■ QUOTED PASSAGE
----
But fewer people may know the story of how it happened, and why a seemingly isolated act could set off a four year war with a staggering cost.

Dan Carlin, host of the popular podcast, "Hardcore History," explains how the assassination of two people transformed the planet.

"It reminds me of the Kennedy assassination, where you have a world leader in an open top car going down the street, the public on both sides of the street, and his wife next to him; killed by a gunman. But you have to imagine that John F Kennedy was shot at earlier in the day," Carlin told CBS News. "They survived, whisked the car off, saved his life, and another gunman got him later in the day."

Once the assassination occurred, Carlin explains that the consequent domino effect could not be stopped.

"Four years before the war broke out, the German chancellor Otto Von Bismark said that Europe was a powdered keg," Carlin told CBS News. "He described the leaders like men smoking in an arsenal."

Carlin attests that if not for this assassination, history may have taken a completely different course.

"At the time this German guy named Von Helga said this conflict were about to get into will decide the fate of planet for the next 100 years. And here we are today, 100 years later.

World War I also redefined warfare, as weaponry and technology advanced at an eyeblink once the fighting began.

"The last time Europe had been in a general war was 90 years before this time period. At waterloo. Four years later [after WW1 began] they have poison, gas, heavy bombs bombing cities, submarines, machine guns, artillery, tanks," Carlin said. "I mean the transformation in the mere four years was like technology on steroids."

Carlin also emphasizes that it was the response to the attack, not the attack itself, that caused World War I.

"I think theres this attitude a little bit that a terrorist attack caused all this, really it was a response to the terrorist attack that lead to everything after this," Carlin said. "It could have been a regional war. There would have been no World War II without it, no communism without it, no modern Middle East."
----
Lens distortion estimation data

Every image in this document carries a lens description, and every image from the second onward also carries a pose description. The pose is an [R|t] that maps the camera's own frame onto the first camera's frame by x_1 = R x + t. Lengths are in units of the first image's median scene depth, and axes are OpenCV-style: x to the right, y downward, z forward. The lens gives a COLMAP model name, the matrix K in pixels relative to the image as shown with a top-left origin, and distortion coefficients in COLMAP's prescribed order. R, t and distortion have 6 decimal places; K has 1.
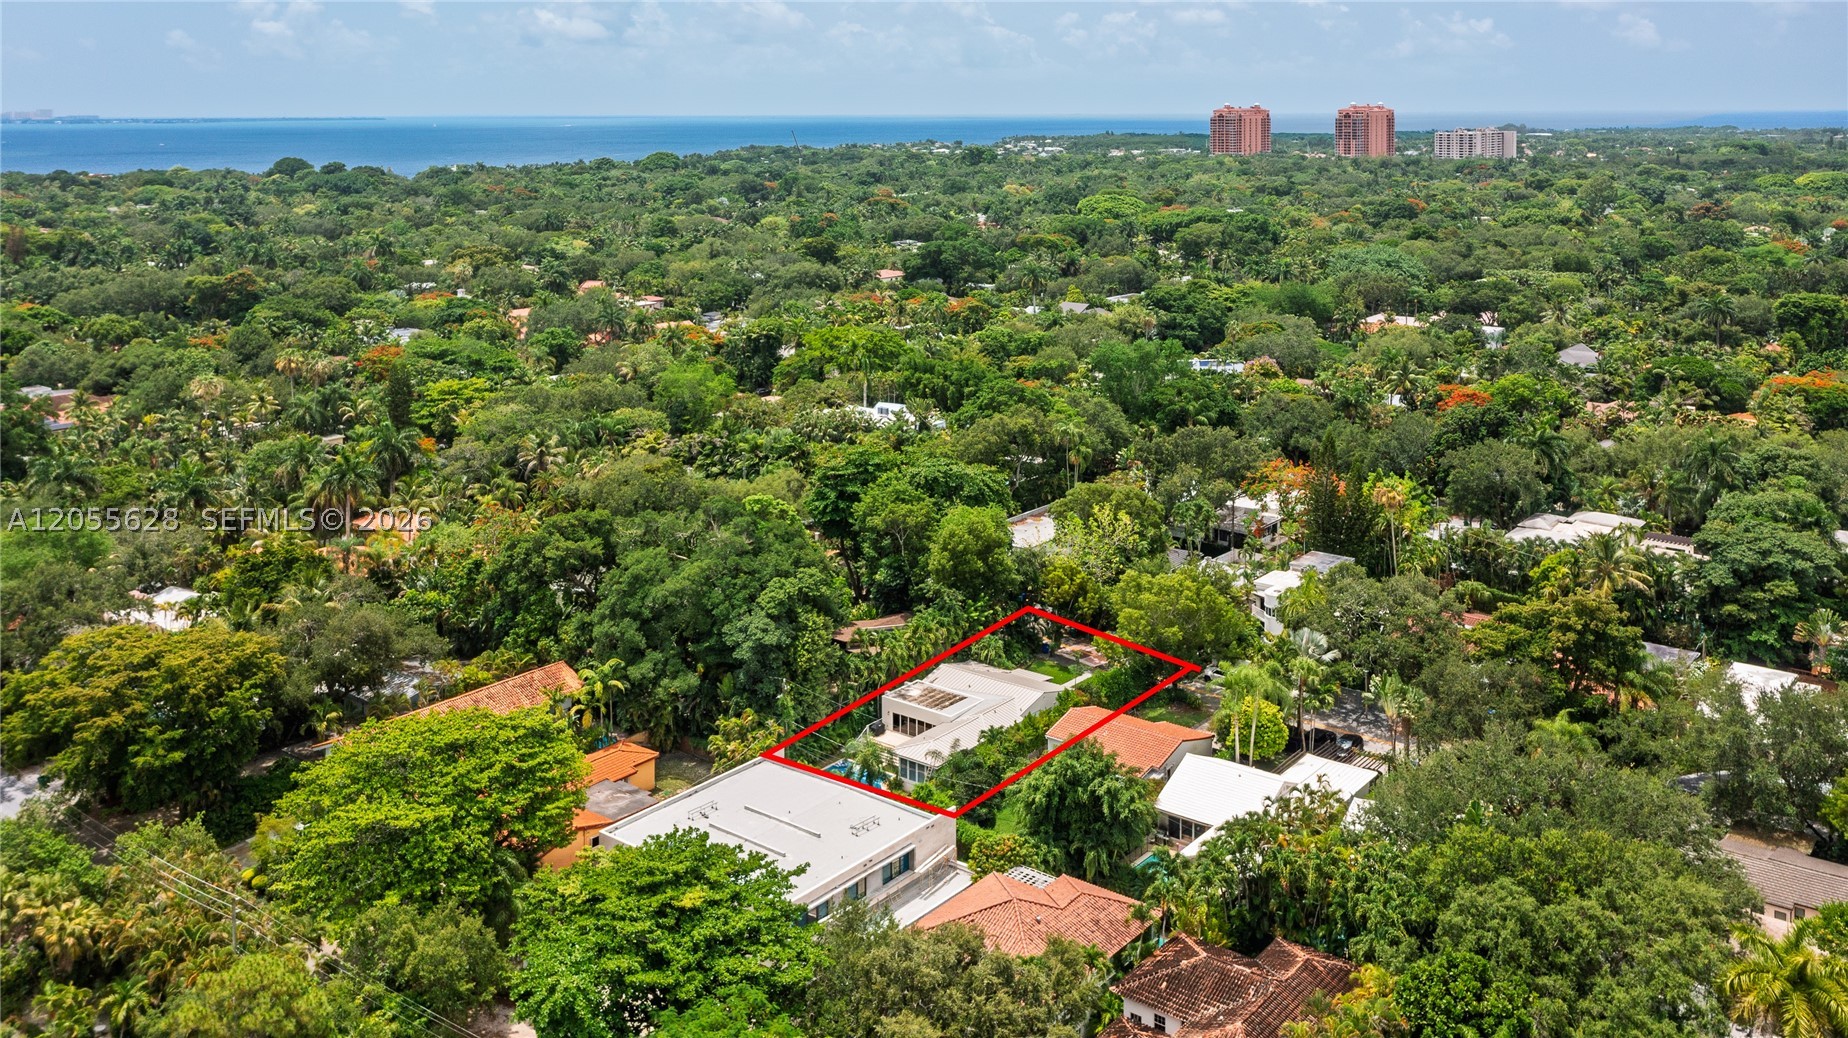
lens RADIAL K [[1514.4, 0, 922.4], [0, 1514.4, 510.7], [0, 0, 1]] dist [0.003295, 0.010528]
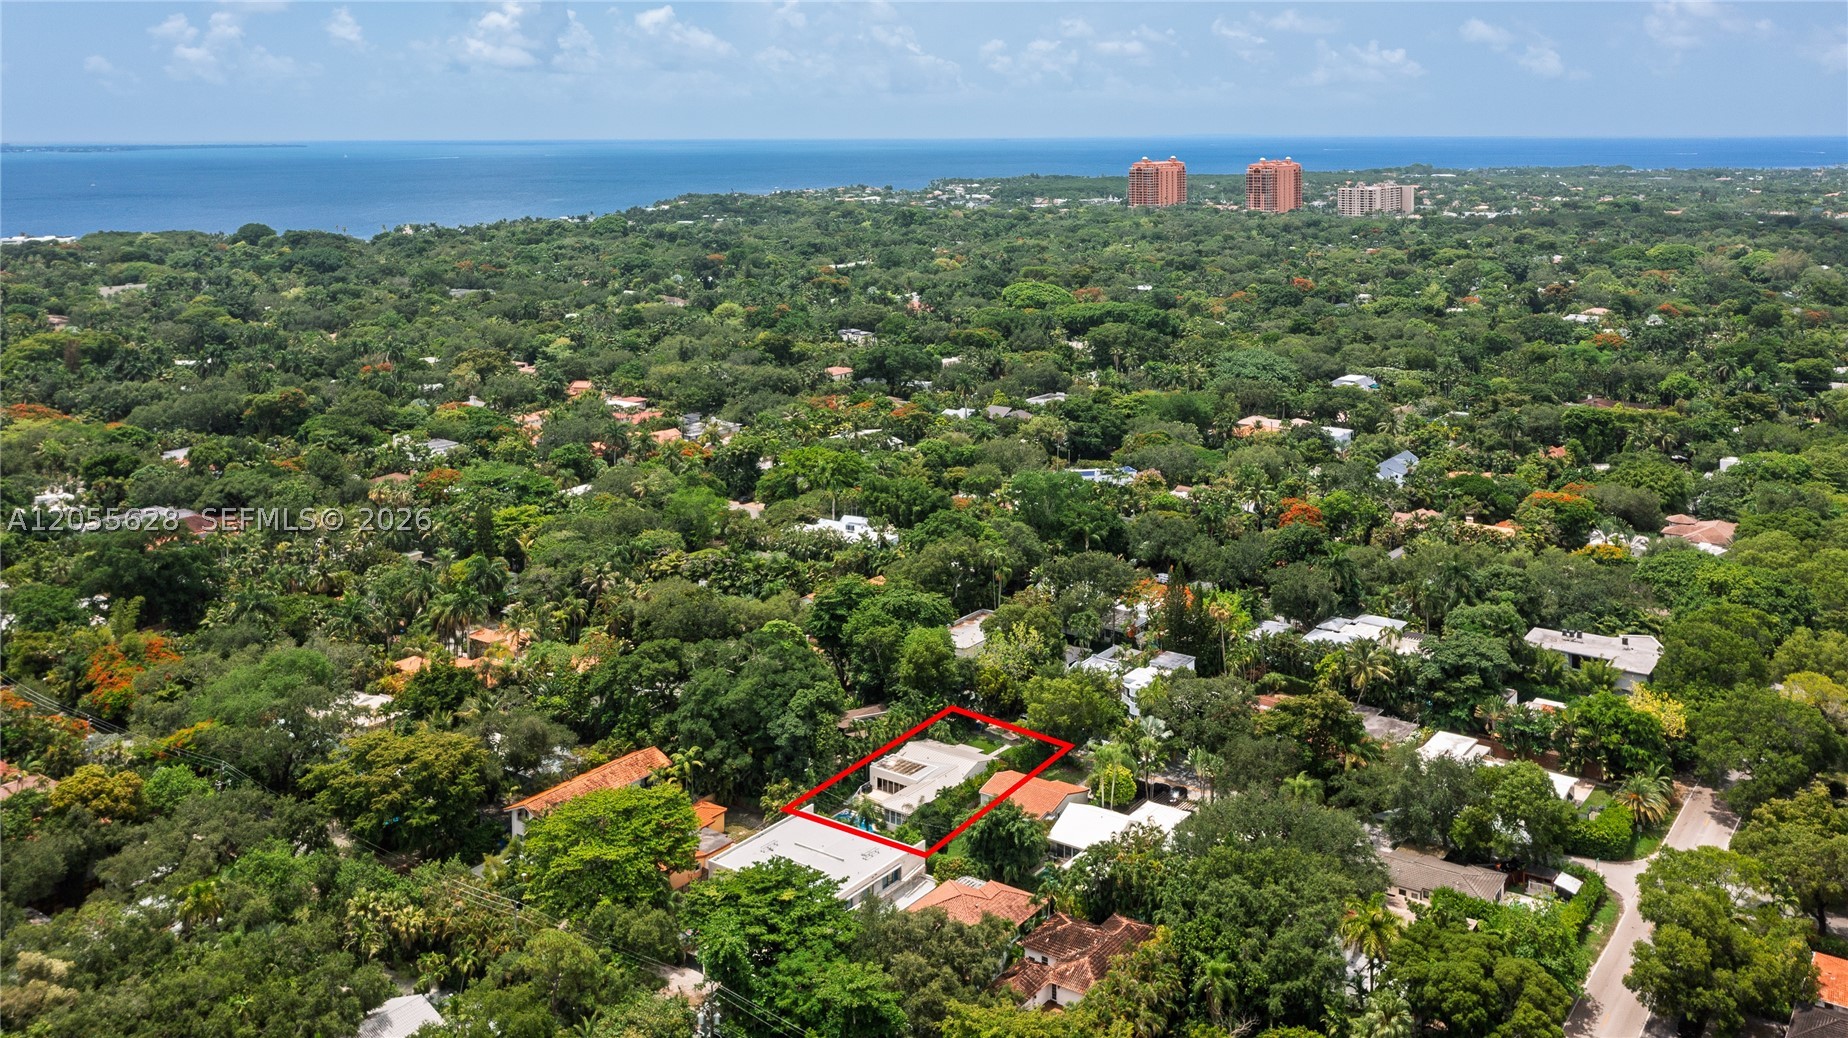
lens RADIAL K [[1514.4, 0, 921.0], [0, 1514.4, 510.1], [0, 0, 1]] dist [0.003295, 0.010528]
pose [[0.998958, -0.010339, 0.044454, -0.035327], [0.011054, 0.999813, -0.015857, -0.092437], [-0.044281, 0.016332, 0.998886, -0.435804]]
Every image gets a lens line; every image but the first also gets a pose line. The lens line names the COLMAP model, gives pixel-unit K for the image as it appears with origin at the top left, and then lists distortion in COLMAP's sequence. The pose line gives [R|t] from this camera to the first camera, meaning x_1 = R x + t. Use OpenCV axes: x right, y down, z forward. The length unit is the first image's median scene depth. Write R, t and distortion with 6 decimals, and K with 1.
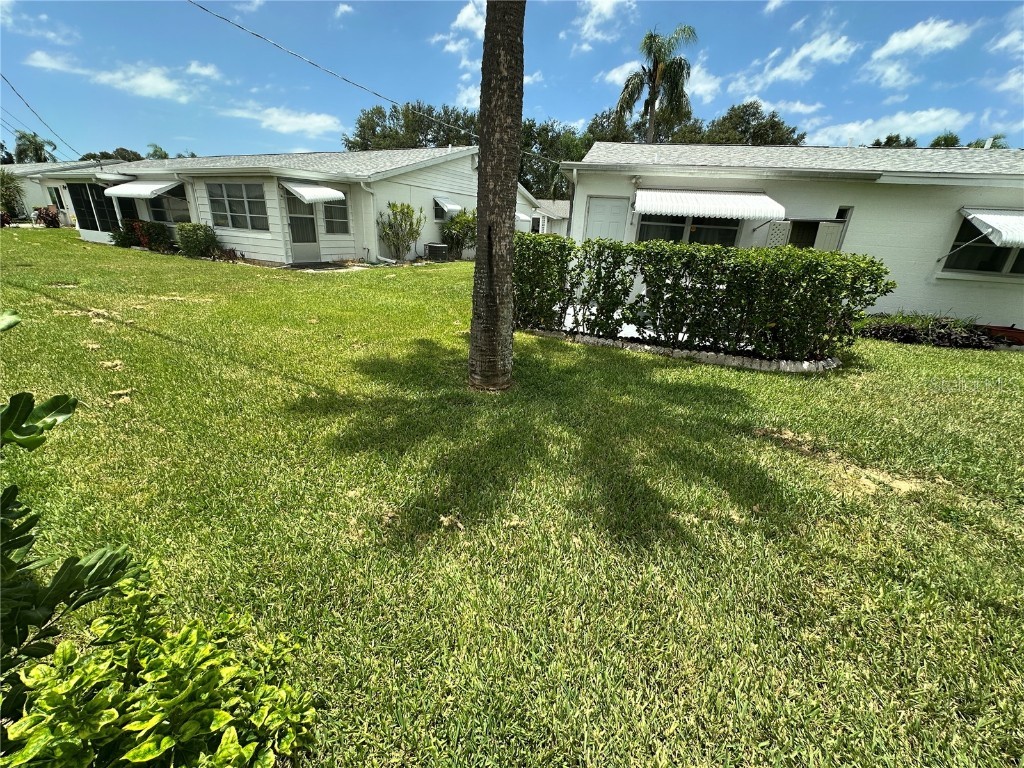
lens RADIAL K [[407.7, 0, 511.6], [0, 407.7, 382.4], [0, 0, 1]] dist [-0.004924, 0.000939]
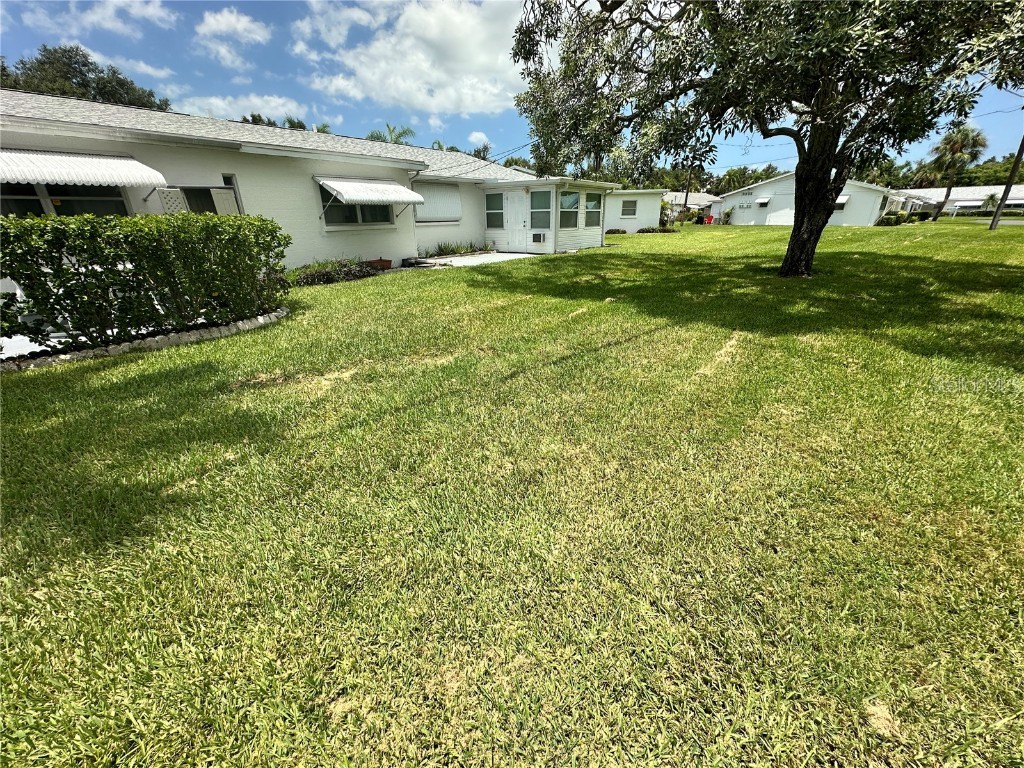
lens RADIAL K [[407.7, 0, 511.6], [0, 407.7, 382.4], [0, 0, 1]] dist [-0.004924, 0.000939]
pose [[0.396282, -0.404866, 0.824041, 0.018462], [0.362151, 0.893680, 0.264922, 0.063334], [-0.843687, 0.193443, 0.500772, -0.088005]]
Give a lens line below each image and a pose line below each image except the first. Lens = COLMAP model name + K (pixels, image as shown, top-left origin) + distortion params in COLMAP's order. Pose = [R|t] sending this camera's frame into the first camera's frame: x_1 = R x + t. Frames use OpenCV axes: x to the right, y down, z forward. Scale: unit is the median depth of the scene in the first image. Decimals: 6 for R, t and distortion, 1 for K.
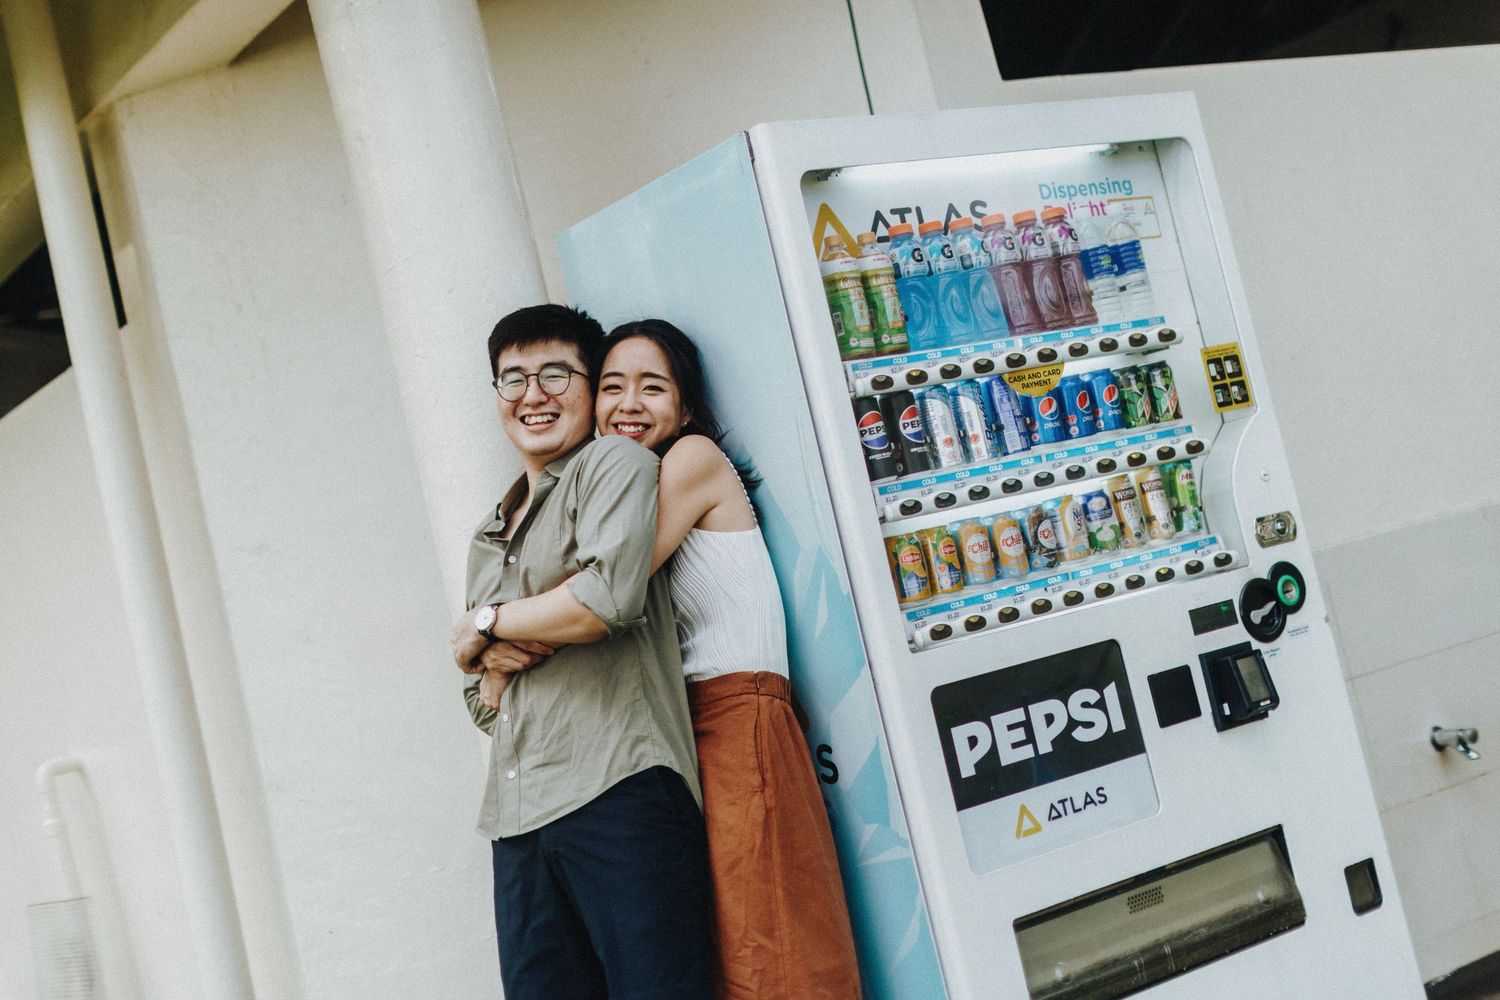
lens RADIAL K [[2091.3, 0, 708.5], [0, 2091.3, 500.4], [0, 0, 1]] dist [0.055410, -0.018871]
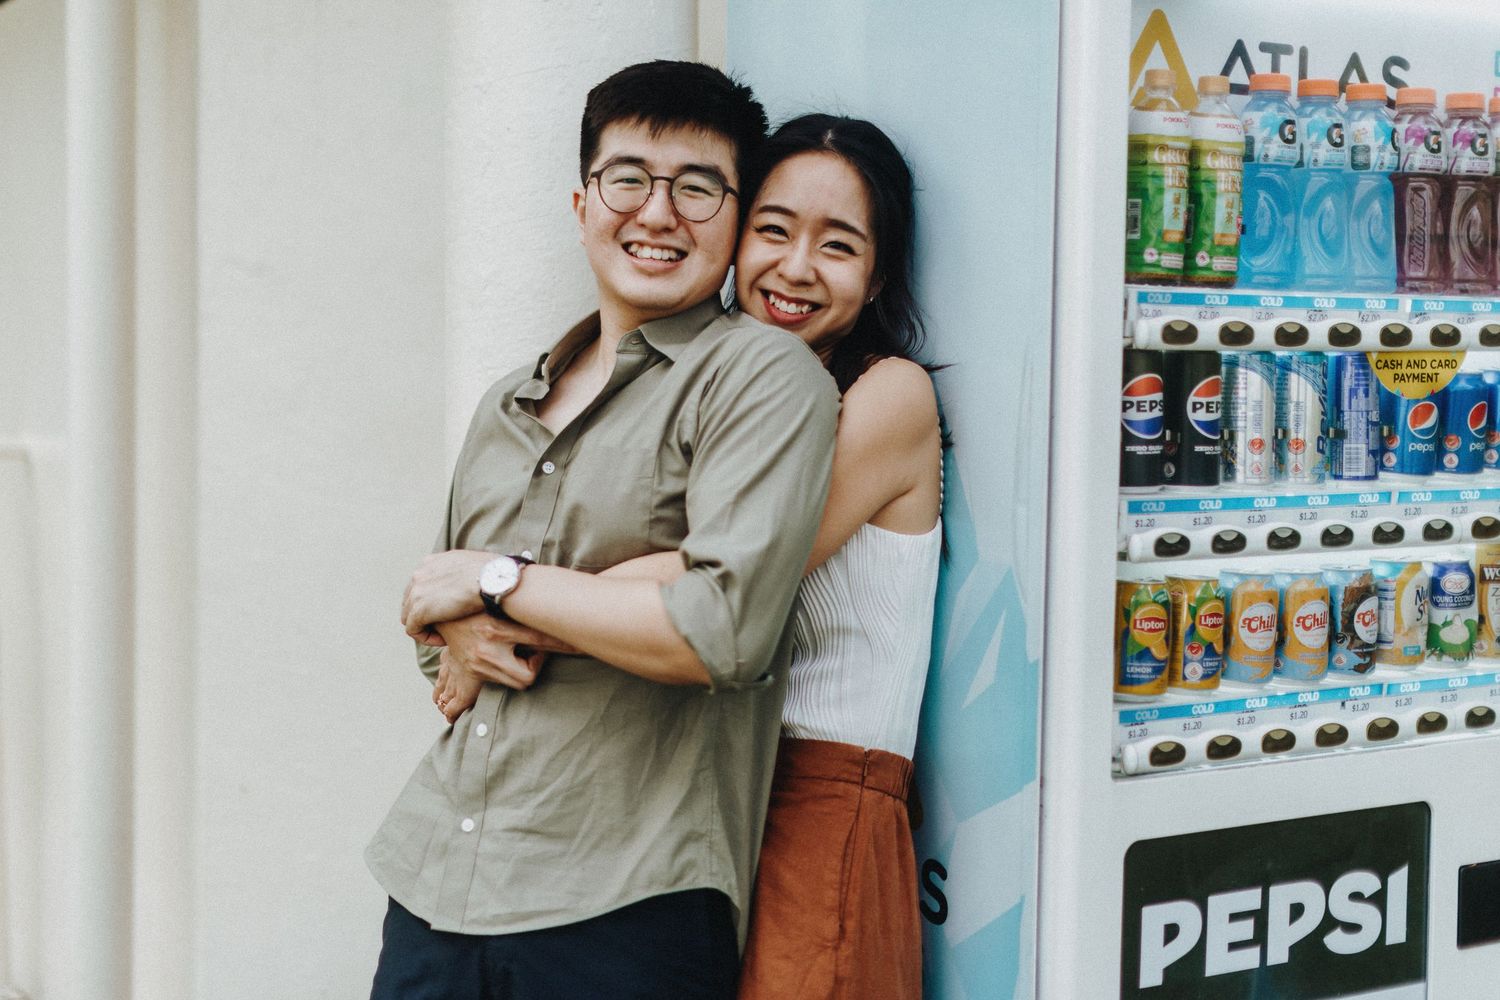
----
■ SET OF TASKS
A - Translate this sentence from the World War I passage into French: "Carlin also emphasizes that it was the response to the attack, not the attack itself, that caused World War I."
B - Transcribe the listing from its beginning through the line containing "0.016332, 0.998886, -0.435804]]", including both ends. Leave out the pictures.

■ ANSWERS GIVEN
A - Carlin souligne également que c'est la réaction à l'attentat, et non l'attentat lui-même, qui a provoqué la Première Guerre mondiale.

B -
Every image in this document carries a lens description, and every image from the second onward also carries a pose description. The pose is an [R|t] that maps the camera's own frame onto the first camera's frame by x_1 = R x + t. Lengths are in units of the first image's median scene depth, and axes are OpenCV-style: x to the right, y downward, z forward. The lens gives a COLMAP model name, the matrix K in pixels relative to the image as shown with a top-left origin, and distortion coefficients in COLMAP's prescribed order. R, t and distortion have 6 decimal places; K has 1.
lens RADIAL K [[1514.4, 0, 922.4], [0, 1514.4, 510.7], [0, 0, 1]] dist [0.003295, 0.010528]
lens RADIAL K [[1514.4, 0, 921.0], [0, 1514.4, 510.1], [0, 0, 1]] dist [0.003295, 0.010528]
pose [[0.998958, -0.010339, 0.044454, -0.035327], [0.011054, 0.999813, -0.015857, -0.092437], [-0.044281, 0.016332, 0.998886, -0.435804]]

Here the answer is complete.